Or, as said in an edit above, just insert rows with the missing dates and myvalue==0 beforehand into your initial table.

Last edited by coon74; 04-10-2016 at 08:30 PM.
Programming homework and newbie help thread Quote
04-10-2016 , 08:22 PM
I think left outer joining with a list of all dates in the necessary period is probably a loooot simpler
Programming homework and newbie help thread Quote
04-10-2016 , 08:26 PM
Question about a simple program I was tinkering with while going through Learn Python the Hard way.

After doing one of the examples, I was tinkering with the program. One small part of it won't work correctly. I've been staring at it and just can't figure it out for the life of me.

print "You enter a dark room with many doors. Choose your door number."

door = raw_input("> ")

***

Instruction A:
Rewrite the forum thread excerpt starting with "Last edited by" and going on through "life of me.", putting "experimenting" wherever "tinkering" appears.
Instruction B:
In the forum thread excerpt, which book was the poster working through when they wrote the simple program?
Instruction C:
Please go on with the forum thread about the Python door program from the point where it stops.

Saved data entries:
***

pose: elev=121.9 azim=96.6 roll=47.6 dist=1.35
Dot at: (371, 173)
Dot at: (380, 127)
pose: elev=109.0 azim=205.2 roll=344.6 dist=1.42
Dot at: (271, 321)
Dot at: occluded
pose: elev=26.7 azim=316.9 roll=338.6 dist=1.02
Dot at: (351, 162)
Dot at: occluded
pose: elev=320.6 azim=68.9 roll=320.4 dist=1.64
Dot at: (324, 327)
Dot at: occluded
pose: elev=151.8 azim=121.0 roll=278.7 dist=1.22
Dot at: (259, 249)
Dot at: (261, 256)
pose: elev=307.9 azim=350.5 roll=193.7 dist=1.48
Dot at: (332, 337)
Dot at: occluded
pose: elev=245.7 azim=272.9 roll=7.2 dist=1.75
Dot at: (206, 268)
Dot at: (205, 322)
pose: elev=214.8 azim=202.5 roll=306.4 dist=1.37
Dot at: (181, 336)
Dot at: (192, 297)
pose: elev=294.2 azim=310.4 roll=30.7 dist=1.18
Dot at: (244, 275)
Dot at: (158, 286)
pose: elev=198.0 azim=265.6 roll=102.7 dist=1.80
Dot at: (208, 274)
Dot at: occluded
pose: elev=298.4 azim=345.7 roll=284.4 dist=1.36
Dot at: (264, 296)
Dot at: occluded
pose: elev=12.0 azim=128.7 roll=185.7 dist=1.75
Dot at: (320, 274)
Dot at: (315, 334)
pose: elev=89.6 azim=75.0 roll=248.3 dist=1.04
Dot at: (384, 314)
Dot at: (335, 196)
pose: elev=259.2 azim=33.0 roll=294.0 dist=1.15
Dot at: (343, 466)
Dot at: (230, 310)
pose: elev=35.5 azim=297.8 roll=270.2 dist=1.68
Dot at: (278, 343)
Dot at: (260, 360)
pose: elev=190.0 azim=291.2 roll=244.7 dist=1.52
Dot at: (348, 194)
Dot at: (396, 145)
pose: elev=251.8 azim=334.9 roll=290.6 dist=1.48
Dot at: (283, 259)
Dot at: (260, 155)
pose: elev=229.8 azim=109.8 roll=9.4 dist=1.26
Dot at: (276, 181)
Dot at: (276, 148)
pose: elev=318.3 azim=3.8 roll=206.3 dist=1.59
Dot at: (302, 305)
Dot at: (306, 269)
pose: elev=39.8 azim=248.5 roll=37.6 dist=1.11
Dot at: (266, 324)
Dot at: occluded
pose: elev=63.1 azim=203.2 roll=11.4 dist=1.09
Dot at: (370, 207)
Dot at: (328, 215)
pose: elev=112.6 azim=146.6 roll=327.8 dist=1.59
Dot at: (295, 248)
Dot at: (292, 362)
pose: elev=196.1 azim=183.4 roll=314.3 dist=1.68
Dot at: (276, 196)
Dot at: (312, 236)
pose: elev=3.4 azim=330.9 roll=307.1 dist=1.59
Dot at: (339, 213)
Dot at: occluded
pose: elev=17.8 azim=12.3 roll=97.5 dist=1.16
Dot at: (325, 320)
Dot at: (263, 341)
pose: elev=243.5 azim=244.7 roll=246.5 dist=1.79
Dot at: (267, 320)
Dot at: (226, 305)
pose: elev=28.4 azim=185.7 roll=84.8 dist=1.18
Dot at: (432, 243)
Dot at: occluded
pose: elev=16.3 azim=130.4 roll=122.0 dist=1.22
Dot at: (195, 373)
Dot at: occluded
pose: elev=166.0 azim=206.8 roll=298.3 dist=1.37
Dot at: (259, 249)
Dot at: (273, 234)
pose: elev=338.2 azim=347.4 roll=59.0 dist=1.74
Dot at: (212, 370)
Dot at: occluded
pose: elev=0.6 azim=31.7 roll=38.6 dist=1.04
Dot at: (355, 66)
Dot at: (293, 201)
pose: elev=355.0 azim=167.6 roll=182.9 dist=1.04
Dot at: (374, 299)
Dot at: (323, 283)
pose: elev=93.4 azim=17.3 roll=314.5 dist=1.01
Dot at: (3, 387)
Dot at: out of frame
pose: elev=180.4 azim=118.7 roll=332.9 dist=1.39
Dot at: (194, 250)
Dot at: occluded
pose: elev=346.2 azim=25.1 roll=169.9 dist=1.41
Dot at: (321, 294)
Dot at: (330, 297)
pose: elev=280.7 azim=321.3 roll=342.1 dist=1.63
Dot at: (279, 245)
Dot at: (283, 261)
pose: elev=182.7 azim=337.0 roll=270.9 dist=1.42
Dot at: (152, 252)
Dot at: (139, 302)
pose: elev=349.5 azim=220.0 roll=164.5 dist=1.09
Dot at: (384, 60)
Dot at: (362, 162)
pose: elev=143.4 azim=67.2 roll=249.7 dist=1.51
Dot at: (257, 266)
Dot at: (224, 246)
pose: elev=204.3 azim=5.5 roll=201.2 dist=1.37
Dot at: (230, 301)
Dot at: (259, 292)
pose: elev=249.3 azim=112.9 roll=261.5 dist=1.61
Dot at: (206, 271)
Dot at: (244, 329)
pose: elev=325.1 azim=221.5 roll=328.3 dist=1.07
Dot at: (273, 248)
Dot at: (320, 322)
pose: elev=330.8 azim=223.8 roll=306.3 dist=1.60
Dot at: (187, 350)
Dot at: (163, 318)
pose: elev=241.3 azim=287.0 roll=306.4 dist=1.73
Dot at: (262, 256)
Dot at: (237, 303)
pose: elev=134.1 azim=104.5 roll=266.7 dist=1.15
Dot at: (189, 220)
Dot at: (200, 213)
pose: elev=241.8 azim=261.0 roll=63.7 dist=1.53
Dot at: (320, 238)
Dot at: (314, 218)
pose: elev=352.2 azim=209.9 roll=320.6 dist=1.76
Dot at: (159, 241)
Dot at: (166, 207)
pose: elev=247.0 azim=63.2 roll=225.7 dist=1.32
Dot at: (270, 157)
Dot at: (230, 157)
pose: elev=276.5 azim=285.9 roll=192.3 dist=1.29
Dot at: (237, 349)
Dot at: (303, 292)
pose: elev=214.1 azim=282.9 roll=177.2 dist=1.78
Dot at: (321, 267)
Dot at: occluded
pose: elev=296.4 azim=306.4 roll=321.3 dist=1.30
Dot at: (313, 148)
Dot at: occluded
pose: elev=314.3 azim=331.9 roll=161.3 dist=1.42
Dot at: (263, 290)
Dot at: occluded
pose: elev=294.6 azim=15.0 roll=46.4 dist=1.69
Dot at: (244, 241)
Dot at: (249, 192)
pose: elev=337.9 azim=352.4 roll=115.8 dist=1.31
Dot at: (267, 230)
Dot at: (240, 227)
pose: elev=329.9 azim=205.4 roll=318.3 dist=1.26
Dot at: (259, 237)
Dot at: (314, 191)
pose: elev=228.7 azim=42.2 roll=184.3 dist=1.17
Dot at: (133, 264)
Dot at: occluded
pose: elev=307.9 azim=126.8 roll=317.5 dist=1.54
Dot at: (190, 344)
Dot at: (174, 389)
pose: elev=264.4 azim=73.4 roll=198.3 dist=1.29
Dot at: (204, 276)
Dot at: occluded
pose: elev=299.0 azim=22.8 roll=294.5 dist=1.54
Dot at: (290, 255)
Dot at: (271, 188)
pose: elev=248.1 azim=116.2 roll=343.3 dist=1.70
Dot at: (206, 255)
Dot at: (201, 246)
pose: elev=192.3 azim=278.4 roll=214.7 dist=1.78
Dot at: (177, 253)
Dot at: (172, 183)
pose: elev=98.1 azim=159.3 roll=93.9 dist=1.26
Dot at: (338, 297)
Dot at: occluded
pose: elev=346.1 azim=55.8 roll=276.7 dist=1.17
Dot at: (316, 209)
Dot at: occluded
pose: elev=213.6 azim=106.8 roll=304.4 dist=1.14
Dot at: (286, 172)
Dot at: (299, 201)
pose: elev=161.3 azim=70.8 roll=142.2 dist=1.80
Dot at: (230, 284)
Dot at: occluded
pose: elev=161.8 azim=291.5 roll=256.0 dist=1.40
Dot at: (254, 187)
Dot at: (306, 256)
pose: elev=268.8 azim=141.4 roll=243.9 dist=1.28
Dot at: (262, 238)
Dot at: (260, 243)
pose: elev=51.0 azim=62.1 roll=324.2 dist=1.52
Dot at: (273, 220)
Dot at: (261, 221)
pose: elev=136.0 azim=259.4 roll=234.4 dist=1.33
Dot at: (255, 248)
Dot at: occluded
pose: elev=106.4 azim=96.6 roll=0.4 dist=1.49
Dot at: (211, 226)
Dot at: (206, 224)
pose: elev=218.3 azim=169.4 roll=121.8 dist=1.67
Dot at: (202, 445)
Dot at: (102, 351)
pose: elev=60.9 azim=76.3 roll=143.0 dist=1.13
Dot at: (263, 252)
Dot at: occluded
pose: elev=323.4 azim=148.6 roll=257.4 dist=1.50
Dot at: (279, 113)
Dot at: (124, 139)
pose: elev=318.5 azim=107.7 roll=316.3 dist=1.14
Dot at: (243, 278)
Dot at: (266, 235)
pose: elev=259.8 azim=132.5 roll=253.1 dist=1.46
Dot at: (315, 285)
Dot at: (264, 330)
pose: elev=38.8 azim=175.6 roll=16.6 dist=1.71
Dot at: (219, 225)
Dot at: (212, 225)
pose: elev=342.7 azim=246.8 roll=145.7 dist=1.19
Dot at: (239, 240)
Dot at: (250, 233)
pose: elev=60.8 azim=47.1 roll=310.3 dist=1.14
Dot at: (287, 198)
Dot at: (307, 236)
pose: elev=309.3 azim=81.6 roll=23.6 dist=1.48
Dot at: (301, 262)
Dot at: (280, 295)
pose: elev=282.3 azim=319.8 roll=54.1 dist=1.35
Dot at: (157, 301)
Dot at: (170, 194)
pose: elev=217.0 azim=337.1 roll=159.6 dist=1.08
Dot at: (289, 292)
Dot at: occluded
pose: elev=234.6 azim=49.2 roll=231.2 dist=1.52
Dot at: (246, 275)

***

Exercise result A:
Last edited by coon74; 04-10-2016 at 08:30 PM.
Programming homework and newbie help thread Quote
04-10-2016 , 08:22 PM
I think left outer joining with a list of all dates in the necessary period is probably a loooot simpler
Programming homework and newbie help thread Quote
04-10-2016 , 08:26 PM
Question about a simple program I was experimenting with while going through Learn Python the Hard way.

After doing one of the examples, I was experimenting with the program. One small part of it won't work correctly. I've been staring at it and just can't figure it out for the life of me.

Exercise result B:
Learn Python the Hard way

Exercise result C:
if door == "1":
some code

elif door == "2":
some code

elif "3" <= door <= "10":
some code

elif "11" <= door <= "20":
some code

else:
print blah blah blah

So when I test this, I can not get the "elif '3' <= door <= '10':" block to execute. I don't see why. I don't see how it's different than the next elif statement that works fine. When I change it to, for instance, "elif door == '3':," that works. As it is now, when I enter a number 3-10, the else branch executes. I took out all the other code to make the post shorter, but other than that this is a direct copy/paste from my TextWrangler.
Programming homework and newbie help thread Quote
04-10-2016 , 08:35 PM
Your input is a string, and your if statements are operating against strings. The string "10" is less than the string "3", because of how strings are ordered, so it's impossible for door to be in between them. In fact, since they're string, consider something that's more intuitive. Say a=0, b=1, c=2 and so forth. That statment would be

elif "d" < door < "ba"

Clearly that can never be true, right? There's no word in the dictionary that is after "d" but before "ba"

Instead, convert your input to an int (check for exceptions, if you say door = int(door) it will throw a ValueError if it can not convert to an int)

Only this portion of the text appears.